Find the line with "Dirección General, a" in the records below, then please transcribe it and every later line exactly, omitting the pictures and adding nothing.
RECORDS FOR THE TASK Start Marker
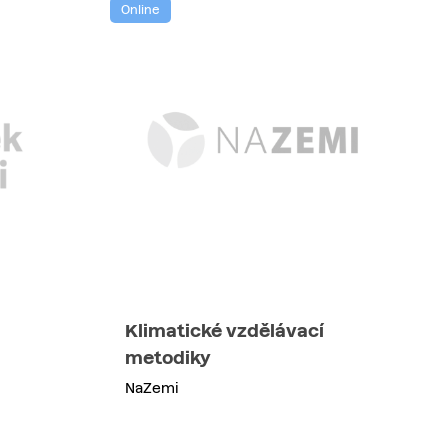
Online
Klimatické vzdělávací
metodiky
NaZemi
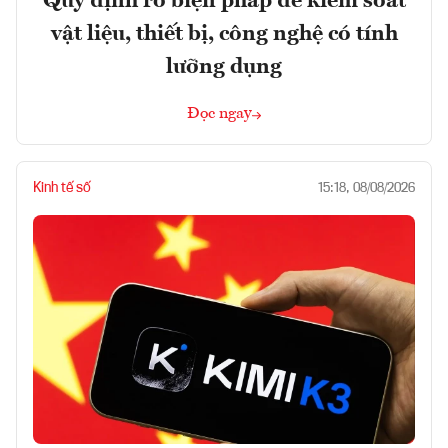
Quy định rõ biện pháp để kiểm soát
vật liệu, thiết bị, công nghệ có tính
lưỡng dụng
Đọc ngay
Kinh tế số
15:18, 08/08/2026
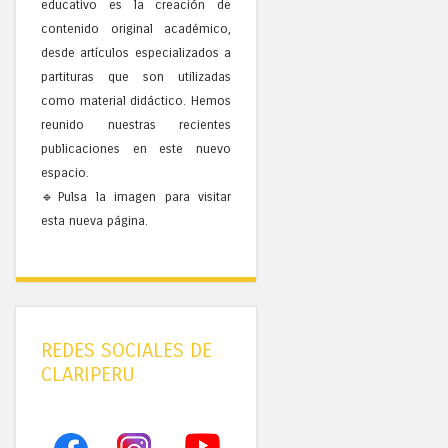
educativo es la creación de
contenido original académico,
desde artículos especializados a
partituras que son utilizadas
como material didáctico. Hemos
reunido nuestras recientes
publicaciones en este nuevo
espacio.
🔹Pulsa la imagen para visitar
esta nueva página.
REDES SOCIALES DE
CLARIPERU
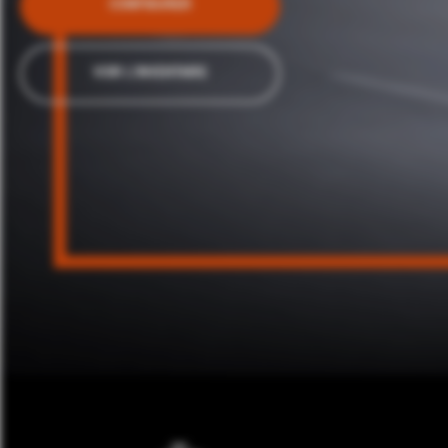
CONFIGURER
VOIR L'INVENTAIRE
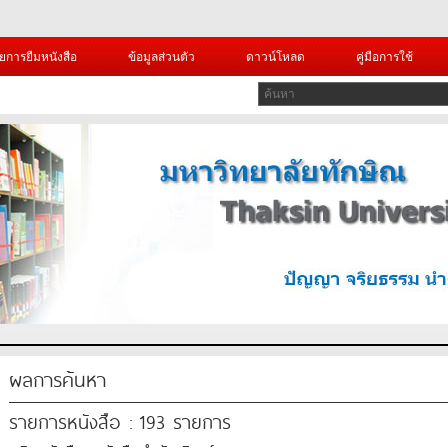
ยการยืมหนังสือ
ข้อมูลส่วนตัว
ดาวน์โหลด
คู่มือการใช้
ผลการค้นหา
รายการหนังสือ : 193 รายการ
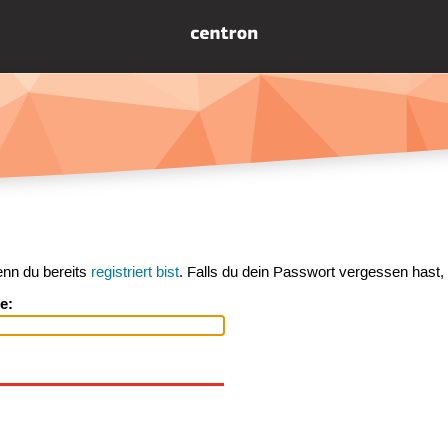
enn du bereits
registriert bist
. Falls du dein Passwort vergessen hast,
e:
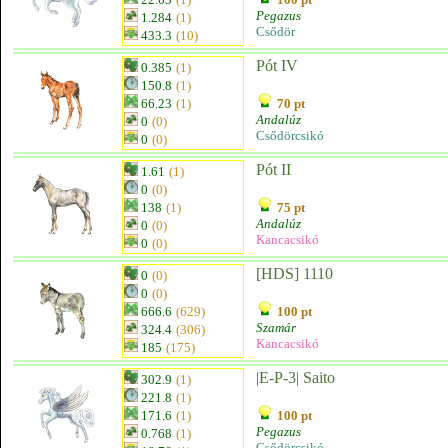
Pegazus
1.284
(1)
Csődör
433.3
(10)
Pót IV
0.385
(1)
150.8
(1)
66.23
(1)
70 pt
Andalúz
0
(0)
Csődörcsikó
0
(0)
Pót II
1.61
(1)
0
(0)
138
(1)
75 pt
Andalúz
0
(0)
Kancacsikó
0
(0)
[HDS] 1110
0
(0)
0
(0)
666.6
(629)
100 pt
Szamár
324.4
(306)
Kancacsikó
185
(175)
|E-P-3| Saito
302.9
(1)
221.8
(1)
171.6
(1)
100 pt
Pegazus
0.768
(1)
Csődörcsikó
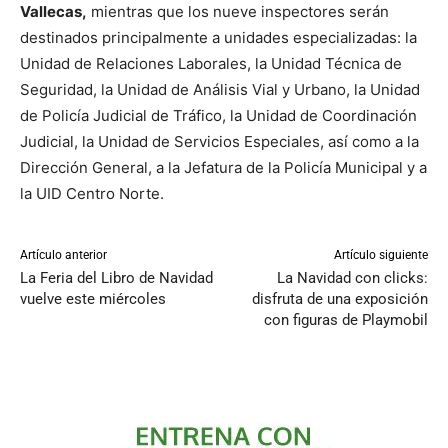
Vallecas,
mientras que los nueve inspectores serán
destinados principalmente a unidades especializadas: la
Unidad de Relaciones Laborales, la Unidad Técnica de
Seguridad, la Unidad de Análisis Vial y Urbano, la Unidad
de Policía Judicial de Tráfico, la Unidad de Coordinación
Judicial, la Unidad de Servicios Especiales, así como a la
Dirección General, a la Jefatura de la Policía Municipal y a
la UID Centro Norte.
Artículo anterior
Artículo siguiente
La Feria del Libro de Navidad
La Navidad con clicks:
vuelve este miércoles
disfruta de una exposición
con figuras de Playmobil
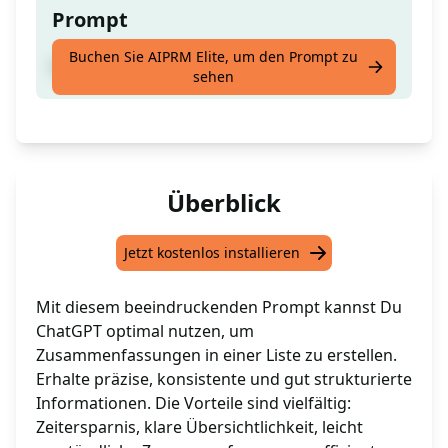
Prompt
Buchen Sie AIPRM Elite, um den Prompt zu
Schreibe wie ein Profi auf Deutsch
sehen
Überblick
Jetzt kostenlos installieren
Mit diesem beeindruckenden Prompt kannst Du
ChatGPT optimal nutzen, um
Zusammenfassungen in einer Liste zu erstellen.
Erhalte präzise, konsistente und gut strukturierte
Informationen. Die Vorteile sind vielfältig:
Zeitersparnis, klare Übersichtlichkeit, leicht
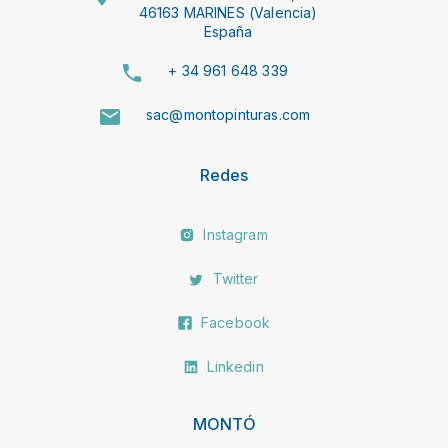
46163 MARINES (Valencia)
España
+ 34 961 648 339
sac@montopinturas.com
Redes
Instagram
Twitter
Facebook
Linkedin
MONTÓ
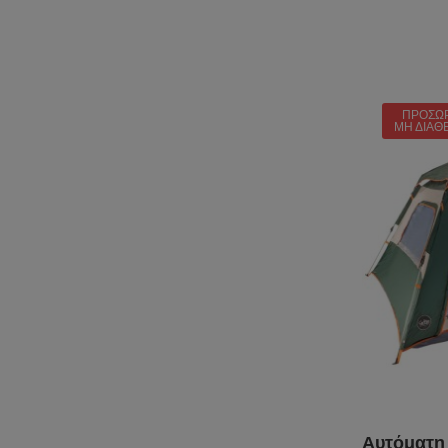
ΠΡΟΣΩ
ΜΗ ΔΙΑΘ
Αυτόματη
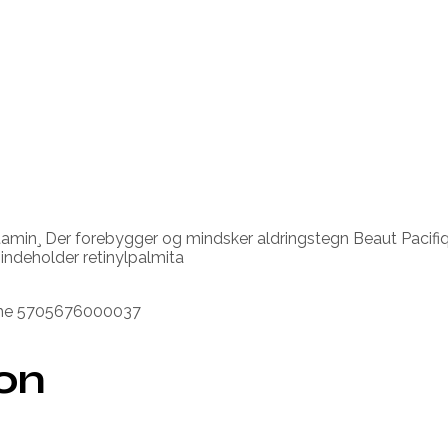
amin¸ Der forebygger og mindsker aldringstegn Beaut Paci
ndeholder retinylpalmita
reme 5705676000037
ion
RECORDS FOR THE TASK End Marker
COMPLETED TASK |
Dirección General, a la Jefatura de la Policía Municipal y a
la UID Centro Norte.
Artículo anterior
Artículo siguiente
La Feria del Libro de Navidad
La Navidad con clicks:
vuelve este miércoles
disfruta de una exposición
con figuras de Playmobil
Prompt
Buchen Sie AIPRM Elite, um den Prompt zu
Schreibe wie ein Profi auf Deutsch
sehen
Überblick
Jetzt kostenlos installieren
Mit diesem beeindruckenden Prompt kannst Du
ChatGPT optimal nutzen, um
Zusammenfassungen in einer Liste zu erstellen.
Erhalte präzise, konsistente und gut strukturierte
Informationen. Die Vorteile sind vielfältig:
Zeitersparnis, klare Übersichtlichkeit, leicht
46163 MARINES (Valencia)
España
+ 34 961 648 339
sac@montopinturas.com
Redes
Instagram
Twitter
Facebook
Linkedin
MONTÓ
ΠΡΟΣΩ
ΜΗ ΔΙΑΘ
Αυτόματη
amin¸ Der forebygger og mindsker aldringstegn Beaut Paci
ndeholder retinylpalmita
reme 5705676000037
ion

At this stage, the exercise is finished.